**Extrait**

● ● ●

Un mal mondial commun

Comme Mboumien et Chauhan, des milliers d'autres femmes - dont beaucoup sont des survivantes de la violence de genre - rejoignent l'Orange Campaign de 16 Jours  à travers l'Afrique, l'Asie, les Amériques et ailleurs. Des agressions sexuelles aux passages à tabac, des violations des droits humains aux violations du droit à la santé, à l' intimité et au droit de choisir un partenaire ou dire non à une grossesse non désirée, ces militantes descendent dans les rues, les salles des fêtes et les auditoriums pour exiger la fin de la violence de genre.

Céline Osukwu, qui défend les droits des femmes handicapées à Abuja (Nigeria), a un plan. « Le 25 novembre, je serai à Ibadan (Nigeria), avec un groupe de femmes et d'hommes. Je vais faire entendre ma voix sur la violence contre les femmes et les filles handicapées. Le 3 décembre est la Journée internationale des personnes handicapées, je profite de l'occasion pour crier mon slogan ne laisser personne de côté et dire aux gens que l'éducation doit être accessible à tous ».

À Toronto, au Canada, Tamarack Verall, une enseignante de 68 ans, est également ravie de participer à la campagne, au cours de laquelle son plan est de rencontrer des femmes autochtones et de leur parler du droit à un monde sans violence. Le porte-parole d'ONU-Femmes, Nanette Braun, est d'accord : « Les 16 jours se situent dans un contexte d'indignation mondiale face à la violence et au harcèlement sexuel. Il est temps d'agir et de mettre fin à la violence contre les femmes », a-t-elle souligné.  

Education, plus que blâme

Cependant, des militantes comme Mboumian et Chauhan, répètent que 16 jours ne sont pas la seule opportunité pour parler de la violence de genre. Il devrait y avoir un effort soutenu pour éradiquer cette violence sous toutes ses formes et la lutte contre cette violence doit se faire 24 heures par jour, 365 jours par an ; il faut aussi y mettre de l'empathie même quand on s'oppose à un mal social. « Si je me limite seulement à dire que le mariage précoce doit prendre fin, je ne fais pas un travail complet. Cela évitera peut-être des filles de se marier trop tôt. Mais pour mettre fin au cycle de la violence, elles doivent aussi être à l'école et on doit leur assurer la liberté dont elles ont besoin pour réaliser leurs aspirations et leur donner la dignité qu'elles méritent pour avoir une vie heureuse et normale », explique la militante qui a reçu de la Présidence de l'Inde un prix pour son travail.

● ● ●

**Questions**
(A) Reproduisez fidèlement le passage de l'extrait sur la violence de genre qui va de « Un mal mondial » jusqu'à « fin de la violence de genre. » inclus.
(B) Poursuivez l'extrait sur la violence de genre à la suite de sa dernière phrase.

[Entrées de données enregistrées]

● ● ●

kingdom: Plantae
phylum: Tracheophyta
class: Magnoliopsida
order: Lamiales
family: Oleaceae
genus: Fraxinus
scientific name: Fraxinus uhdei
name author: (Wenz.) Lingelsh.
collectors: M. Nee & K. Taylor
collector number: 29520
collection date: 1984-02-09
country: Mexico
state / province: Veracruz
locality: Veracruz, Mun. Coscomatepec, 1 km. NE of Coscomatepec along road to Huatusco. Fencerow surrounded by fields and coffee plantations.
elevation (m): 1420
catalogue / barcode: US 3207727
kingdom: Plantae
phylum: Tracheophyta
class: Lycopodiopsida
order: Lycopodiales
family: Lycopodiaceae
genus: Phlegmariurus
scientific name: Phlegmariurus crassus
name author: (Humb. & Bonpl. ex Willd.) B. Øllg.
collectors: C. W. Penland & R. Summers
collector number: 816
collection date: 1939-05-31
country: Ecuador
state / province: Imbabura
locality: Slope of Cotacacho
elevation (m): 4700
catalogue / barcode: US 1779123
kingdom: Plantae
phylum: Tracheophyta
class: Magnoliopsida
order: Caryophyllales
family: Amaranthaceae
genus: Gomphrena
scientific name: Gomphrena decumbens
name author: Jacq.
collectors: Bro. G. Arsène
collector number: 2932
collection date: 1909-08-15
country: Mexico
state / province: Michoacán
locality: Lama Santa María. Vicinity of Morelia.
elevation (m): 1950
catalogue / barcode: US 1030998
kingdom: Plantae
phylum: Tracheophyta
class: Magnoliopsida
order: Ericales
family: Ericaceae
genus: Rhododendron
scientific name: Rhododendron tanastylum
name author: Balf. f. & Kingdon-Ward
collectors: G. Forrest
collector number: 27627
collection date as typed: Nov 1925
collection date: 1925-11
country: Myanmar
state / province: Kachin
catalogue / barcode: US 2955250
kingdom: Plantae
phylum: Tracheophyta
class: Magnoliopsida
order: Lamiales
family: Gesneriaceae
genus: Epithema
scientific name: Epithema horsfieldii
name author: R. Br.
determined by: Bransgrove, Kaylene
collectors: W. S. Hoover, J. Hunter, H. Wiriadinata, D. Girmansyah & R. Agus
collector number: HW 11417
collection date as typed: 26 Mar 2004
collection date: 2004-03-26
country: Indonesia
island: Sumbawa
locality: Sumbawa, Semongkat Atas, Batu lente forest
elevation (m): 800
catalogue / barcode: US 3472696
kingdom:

● ● ●

**Corrigé des activités**
(A)
Un mal mondial commun

Comme Mboumien et Chauhan, des milliers d'autres femmes - dont beaucoup sont des survivantes de la violence de genre - rejoignent l'Orange Campaign de 16 Jours  à travers l'Afrique, l'Asie, les Amériques et ailleurs. Des agressions sexuelles aux passages à tabac, des violations des droits humains aux violations du droit à la santé, à l' intimité et au droit de choisir un partenaire ou dire non à une grossesse non désirée, ces militantes descendent dans les rues, les salles des fêtes et les auditoriums pour exiger la fin de la violence de genre.

(B)
Mboumien ajoute que les campagnes sociales lancées par les pays occidentaux échouent souvent parce qu'elles ne tiennent pas compte du contexte local d'une pratique violente et de l'éthique qui s'y rattache. Cela, pense-t-elle, limite les impacts de la campagne car les hommes commencent à considérer les femmes qui condamnent cette violence comme des rebelles qui veulent leur être supérieures. La violence, dit-elle, doit être comprise dans son contexte et la lutte doit impliquer les hommes. Les gens ont besoin d'être assurés qu'une campagne ne tente pas de détruire une tradition, mais de l'empêcher de devenir quelque chose qui déstabilise toute la société. Avec son slogan préféré « Ne nous condamnez pas, éduquez-nous », Mboumien tente de faire comprendre que toute violence sexiste non seulement nuit à un genre spécifique, mais affaiblit le tissu culturel de la société entière en l'empêchant de progresser. « Je ne crois pas au blâme. Condamner une communauté ou un peuple pour une pratique culturelle n'est pas la bonne façon de faire pour qu'il s'en débarrasse. Ce dont nous avons besoin, c'est de faire comprendre aux hommes pourquoi c'est mauvais, quels sont les dommages et de demander leur coopération pour mettre fin à une pratique néfaste », dit-elle.

Sa conviction est partagée par Nanette Braun: « La prévention de la violence doit être une priorité, et elle doit commencer dès le plus jeune âge par l'éducation. Nous avons également besoin de lois pour protéger les femmes et des services pour les survivantes afin qu'elles puissent surmonter le traumatisme et recommencer leur vie ».

Photo. Stella Paul / IPS - Inde / Cameroun. Angela, 15 ans, d'Hyderabad, en Inde. Sa vision d'un monde où vivre sans violence est comme la sirène de son dessin, libre et heureuse.